Thousands of women are expected to flood Washington D.C. Saturday — the day after Donald Trump’s inauguration — as a part of the Women’s March on Washington.
And it’s not just Washington, more than 600 sister marches are planned across the country, including one in Chicago. Local organizers said more than 50,000 participants are expected to rally in Grant Park and march down Columbus Avenue Saturday morning.
Morning Shift’s Tony Sarabia spoke with Ann Scholhamer, co-organizer of the Chicago event, and the march’s emcee, Fawzia Mirza, about their motivations. Here are some highlights from the conversation.
On whether the movement is an anti-Trump
Ann Scholhamer: Our platform is one of “come and speak out about what’s important to you.” And for some people it will be speaking out against that administration in particular. But for a lot of people it’s really about very specific things and about how they want to protect those rights.
On what motivated them to organize the Chicago march
Scholhamer: It was really the rhetoric of the election. It just became such an assault on human rights, and there’s been such a promise to take away human rights. For me, it’s about the next generation, my children’s friends.

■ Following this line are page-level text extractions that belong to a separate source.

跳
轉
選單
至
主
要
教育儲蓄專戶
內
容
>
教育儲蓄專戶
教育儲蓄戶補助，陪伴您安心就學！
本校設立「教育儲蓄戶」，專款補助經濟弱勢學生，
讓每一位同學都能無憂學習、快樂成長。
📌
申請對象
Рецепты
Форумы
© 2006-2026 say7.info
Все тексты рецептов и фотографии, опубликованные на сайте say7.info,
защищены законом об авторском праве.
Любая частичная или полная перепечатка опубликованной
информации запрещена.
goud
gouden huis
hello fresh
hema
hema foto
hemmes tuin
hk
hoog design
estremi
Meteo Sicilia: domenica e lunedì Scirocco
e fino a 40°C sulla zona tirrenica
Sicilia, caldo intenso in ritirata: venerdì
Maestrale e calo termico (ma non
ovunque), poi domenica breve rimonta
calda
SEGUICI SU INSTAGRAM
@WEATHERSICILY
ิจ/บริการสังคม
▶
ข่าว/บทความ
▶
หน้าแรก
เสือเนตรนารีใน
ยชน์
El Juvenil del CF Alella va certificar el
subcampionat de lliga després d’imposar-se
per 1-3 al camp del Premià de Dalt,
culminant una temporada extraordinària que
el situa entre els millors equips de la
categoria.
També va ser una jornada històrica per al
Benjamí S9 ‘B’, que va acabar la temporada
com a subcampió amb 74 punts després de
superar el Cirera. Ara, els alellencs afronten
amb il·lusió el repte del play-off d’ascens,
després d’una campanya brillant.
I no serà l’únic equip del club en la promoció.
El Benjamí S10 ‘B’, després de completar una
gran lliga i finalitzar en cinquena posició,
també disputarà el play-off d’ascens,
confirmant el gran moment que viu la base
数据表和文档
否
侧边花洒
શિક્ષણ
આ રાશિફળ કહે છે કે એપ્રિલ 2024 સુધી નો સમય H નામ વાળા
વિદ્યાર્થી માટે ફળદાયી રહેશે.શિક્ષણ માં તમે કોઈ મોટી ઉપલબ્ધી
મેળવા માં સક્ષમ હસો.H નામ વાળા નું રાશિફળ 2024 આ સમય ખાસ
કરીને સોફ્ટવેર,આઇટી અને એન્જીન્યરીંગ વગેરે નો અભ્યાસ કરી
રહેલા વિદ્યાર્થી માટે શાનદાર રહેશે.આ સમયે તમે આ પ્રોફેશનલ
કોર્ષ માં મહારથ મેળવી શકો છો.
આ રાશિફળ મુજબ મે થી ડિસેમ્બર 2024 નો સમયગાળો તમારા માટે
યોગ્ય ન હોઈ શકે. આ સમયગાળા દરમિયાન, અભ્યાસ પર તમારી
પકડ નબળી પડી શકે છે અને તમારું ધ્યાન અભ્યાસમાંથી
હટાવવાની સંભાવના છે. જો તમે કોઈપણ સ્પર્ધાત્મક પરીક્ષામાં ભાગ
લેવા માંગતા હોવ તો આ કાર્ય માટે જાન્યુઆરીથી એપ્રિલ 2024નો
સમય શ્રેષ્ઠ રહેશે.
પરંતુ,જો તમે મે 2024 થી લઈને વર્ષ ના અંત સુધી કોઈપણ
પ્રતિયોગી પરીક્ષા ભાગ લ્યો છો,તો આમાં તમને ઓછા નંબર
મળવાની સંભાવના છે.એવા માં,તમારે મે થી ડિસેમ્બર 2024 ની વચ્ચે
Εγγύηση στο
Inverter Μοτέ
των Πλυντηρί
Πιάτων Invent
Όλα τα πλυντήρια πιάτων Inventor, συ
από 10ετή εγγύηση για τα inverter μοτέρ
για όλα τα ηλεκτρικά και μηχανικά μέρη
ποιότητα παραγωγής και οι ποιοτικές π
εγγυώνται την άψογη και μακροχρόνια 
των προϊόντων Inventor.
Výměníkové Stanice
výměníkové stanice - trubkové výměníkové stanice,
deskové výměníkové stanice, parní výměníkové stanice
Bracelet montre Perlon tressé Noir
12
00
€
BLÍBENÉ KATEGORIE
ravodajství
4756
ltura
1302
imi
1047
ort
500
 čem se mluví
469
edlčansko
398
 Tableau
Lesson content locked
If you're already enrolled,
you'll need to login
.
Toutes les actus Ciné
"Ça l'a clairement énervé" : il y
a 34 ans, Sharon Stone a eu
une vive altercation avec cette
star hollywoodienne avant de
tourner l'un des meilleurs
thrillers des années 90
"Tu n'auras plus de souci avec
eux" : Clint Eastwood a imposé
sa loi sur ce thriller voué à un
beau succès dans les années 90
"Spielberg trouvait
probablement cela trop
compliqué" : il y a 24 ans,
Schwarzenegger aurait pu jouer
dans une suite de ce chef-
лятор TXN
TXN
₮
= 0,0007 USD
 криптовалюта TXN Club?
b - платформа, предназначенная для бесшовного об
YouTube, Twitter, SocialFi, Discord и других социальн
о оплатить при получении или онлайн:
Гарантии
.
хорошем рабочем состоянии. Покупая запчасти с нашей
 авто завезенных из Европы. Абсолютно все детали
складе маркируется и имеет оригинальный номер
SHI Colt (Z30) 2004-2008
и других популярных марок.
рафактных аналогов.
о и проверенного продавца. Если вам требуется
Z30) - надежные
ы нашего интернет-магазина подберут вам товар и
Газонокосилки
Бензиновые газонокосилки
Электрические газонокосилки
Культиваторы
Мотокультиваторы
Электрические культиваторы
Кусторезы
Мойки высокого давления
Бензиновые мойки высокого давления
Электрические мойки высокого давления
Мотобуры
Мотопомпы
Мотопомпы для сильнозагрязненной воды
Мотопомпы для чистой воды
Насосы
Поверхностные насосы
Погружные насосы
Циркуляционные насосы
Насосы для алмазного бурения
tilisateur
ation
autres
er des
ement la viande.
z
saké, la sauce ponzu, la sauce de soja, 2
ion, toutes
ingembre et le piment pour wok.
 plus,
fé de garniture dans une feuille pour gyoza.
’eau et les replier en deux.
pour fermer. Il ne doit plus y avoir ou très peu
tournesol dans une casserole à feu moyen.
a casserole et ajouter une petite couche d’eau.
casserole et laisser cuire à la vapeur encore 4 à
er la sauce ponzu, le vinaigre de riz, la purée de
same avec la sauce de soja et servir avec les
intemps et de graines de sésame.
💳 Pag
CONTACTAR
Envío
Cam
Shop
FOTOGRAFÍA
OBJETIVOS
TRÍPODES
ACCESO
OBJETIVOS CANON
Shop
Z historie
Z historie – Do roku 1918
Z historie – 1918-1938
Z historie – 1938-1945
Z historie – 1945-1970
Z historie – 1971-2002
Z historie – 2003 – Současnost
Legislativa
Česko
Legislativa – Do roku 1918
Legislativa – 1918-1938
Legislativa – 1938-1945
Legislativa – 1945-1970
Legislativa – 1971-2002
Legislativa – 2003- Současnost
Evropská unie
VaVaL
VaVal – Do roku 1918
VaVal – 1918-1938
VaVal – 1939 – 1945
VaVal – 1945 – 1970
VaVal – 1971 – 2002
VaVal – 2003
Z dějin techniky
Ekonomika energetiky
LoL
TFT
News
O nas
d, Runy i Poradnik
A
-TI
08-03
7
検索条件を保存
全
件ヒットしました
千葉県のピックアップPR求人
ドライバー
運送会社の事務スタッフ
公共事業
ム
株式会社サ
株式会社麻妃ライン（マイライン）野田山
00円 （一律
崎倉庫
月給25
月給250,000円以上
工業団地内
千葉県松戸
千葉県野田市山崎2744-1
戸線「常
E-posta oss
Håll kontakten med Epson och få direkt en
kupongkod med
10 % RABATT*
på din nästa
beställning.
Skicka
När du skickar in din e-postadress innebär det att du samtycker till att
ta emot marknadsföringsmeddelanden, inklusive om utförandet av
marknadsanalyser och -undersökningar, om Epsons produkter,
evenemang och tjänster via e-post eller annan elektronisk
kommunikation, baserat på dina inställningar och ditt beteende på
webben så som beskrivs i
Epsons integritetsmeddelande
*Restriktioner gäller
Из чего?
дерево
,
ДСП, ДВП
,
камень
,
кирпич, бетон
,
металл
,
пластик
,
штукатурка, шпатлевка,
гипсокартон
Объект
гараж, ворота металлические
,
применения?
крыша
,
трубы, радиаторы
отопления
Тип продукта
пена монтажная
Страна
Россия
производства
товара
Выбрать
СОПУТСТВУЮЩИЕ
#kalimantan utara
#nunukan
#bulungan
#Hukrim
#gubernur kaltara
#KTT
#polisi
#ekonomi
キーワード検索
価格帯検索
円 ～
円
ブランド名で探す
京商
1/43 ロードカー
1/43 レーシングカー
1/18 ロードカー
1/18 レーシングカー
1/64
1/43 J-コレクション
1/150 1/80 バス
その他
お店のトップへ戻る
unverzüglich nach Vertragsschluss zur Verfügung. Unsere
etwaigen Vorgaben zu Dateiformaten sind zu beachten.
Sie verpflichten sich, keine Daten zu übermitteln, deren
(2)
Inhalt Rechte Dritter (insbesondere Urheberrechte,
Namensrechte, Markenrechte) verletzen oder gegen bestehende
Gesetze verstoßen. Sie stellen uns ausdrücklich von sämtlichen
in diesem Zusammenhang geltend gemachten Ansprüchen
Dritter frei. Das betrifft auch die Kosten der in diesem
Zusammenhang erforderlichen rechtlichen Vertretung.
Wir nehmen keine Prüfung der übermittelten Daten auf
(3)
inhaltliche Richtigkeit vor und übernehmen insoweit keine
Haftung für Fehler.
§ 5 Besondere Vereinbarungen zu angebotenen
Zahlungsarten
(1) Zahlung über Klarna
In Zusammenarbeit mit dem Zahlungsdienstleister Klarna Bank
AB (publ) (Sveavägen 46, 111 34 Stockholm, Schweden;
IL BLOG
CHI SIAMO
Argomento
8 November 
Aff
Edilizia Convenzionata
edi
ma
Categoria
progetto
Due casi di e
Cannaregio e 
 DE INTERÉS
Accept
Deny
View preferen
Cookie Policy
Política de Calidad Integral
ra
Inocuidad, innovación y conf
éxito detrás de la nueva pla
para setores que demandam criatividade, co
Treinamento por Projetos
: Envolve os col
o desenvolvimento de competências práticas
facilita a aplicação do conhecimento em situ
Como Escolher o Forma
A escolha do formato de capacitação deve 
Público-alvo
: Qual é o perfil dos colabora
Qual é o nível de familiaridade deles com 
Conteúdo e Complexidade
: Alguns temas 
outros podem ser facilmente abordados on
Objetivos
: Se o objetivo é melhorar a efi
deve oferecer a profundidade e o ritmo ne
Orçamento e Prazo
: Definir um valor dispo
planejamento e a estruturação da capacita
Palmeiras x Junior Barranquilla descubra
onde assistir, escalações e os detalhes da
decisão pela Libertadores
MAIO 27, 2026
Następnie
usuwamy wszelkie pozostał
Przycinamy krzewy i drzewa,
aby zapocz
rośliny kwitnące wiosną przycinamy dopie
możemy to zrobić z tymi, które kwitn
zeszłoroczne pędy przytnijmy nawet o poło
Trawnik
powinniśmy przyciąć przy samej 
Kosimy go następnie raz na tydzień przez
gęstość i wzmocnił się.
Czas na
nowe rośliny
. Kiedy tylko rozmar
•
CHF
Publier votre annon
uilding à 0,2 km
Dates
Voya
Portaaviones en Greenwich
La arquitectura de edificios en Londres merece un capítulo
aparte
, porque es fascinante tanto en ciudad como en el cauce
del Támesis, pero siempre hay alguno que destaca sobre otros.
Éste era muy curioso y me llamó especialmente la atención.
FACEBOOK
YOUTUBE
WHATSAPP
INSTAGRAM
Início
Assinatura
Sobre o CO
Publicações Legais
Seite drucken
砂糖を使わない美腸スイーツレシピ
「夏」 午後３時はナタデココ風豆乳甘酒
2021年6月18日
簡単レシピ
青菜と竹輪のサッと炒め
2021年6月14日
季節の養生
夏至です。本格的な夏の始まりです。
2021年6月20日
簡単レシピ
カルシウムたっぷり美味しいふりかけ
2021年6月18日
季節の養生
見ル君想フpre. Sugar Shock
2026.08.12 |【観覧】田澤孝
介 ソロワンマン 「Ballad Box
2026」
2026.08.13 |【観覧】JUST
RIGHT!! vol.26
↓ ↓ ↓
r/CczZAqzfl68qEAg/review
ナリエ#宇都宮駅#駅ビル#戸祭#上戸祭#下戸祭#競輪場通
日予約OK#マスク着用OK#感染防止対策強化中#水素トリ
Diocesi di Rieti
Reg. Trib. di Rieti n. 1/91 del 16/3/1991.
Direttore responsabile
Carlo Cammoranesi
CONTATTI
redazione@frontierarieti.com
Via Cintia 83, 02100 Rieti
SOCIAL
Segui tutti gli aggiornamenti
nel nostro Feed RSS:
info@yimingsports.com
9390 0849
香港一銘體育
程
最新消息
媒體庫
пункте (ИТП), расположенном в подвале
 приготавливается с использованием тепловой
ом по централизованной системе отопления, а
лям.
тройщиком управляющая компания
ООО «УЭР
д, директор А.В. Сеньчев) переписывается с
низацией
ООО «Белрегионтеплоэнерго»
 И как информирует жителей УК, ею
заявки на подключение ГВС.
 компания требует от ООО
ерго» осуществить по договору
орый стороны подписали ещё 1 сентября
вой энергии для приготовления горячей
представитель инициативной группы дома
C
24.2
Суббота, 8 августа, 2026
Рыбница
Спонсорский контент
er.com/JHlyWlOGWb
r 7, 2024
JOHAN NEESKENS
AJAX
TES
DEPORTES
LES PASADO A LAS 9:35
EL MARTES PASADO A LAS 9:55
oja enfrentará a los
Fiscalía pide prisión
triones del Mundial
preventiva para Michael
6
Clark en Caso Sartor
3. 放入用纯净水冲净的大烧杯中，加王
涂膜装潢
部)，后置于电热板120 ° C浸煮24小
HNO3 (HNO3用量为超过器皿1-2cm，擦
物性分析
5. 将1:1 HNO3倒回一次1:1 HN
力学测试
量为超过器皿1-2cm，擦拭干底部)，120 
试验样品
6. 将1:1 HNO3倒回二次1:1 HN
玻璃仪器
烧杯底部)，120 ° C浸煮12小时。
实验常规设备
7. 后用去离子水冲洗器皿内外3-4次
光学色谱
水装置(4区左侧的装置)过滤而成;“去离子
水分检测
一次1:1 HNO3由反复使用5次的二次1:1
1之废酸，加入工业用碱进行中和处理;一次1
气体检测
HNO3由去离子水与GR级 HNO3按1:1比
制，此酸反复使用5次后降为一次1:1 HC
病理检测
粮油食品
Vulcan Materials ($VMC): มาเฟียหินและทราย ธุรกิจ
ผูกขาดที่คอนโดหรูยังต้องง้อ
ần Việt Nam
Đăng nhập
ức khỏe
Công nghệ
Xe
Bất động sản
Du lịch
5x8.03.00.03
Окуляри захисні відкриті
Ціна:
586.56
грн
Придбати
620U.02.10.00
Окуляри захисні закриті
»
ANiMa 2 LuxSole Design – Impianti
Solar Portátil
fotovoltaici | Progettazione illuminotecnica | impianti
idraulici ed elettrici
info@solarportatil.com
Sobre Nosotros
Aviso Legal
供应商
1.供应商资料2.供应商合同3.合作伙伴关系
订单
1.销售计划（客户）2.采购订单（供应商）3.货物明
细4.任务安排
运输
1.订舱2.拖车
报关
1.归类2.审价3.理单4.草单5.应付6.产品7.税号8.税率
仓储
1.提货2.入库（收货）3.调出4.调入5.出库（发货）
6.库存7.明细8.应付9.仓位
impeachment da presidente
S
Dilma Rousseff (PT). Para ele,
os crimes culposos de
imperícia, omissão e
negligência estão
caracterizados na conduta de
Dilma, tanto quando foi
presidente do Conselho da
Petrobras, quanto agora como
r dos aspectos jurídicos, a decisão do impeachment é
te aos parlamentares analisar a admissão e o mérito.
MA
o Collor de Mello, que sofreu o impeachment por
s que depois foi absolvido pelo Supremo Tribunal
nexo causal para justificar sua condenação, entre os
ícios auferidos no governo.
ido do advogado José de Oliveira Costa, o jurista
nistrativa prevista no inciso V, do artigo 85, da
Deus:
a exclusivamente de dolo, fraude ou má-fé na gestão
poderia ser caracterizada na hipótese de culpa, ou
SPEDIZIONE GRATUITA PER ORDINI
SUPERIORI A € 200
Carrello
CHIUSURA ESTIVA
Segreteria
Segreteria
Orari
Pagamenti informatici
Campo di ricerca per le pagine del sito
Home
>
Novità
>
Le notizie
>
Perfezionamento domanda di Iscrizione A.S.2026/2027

It’s just overwhelming. I could say I’m more politicized, but really it’s just that I’m more aware, coming into contact with more and more people and their fears across the board.
Fawzia Mirza: I openly identify as Pakistani, Muslim, queer, woman, Chicagoan, American, human, activist. For me, this march is about connecting and protecting and activating and really bringing communities together, that’s what I do just being a personal daily.
On the importance of intersectionality
Mirza: The groups that you’re a part of — whether it’s women’s groups or the LGBTQ community — there’s often divisions within that. And I feel like a lot of the people I’m talking to are seeing this as the opportunity for us all to come together. Whether this is just the beginning, for us — almost like a portal — this isn’t just a one-time thing. It’s a way for us to say, “Okay, we did this, we rallied, we can come together. What can we do next? How can we then be heard even louder and collectively?”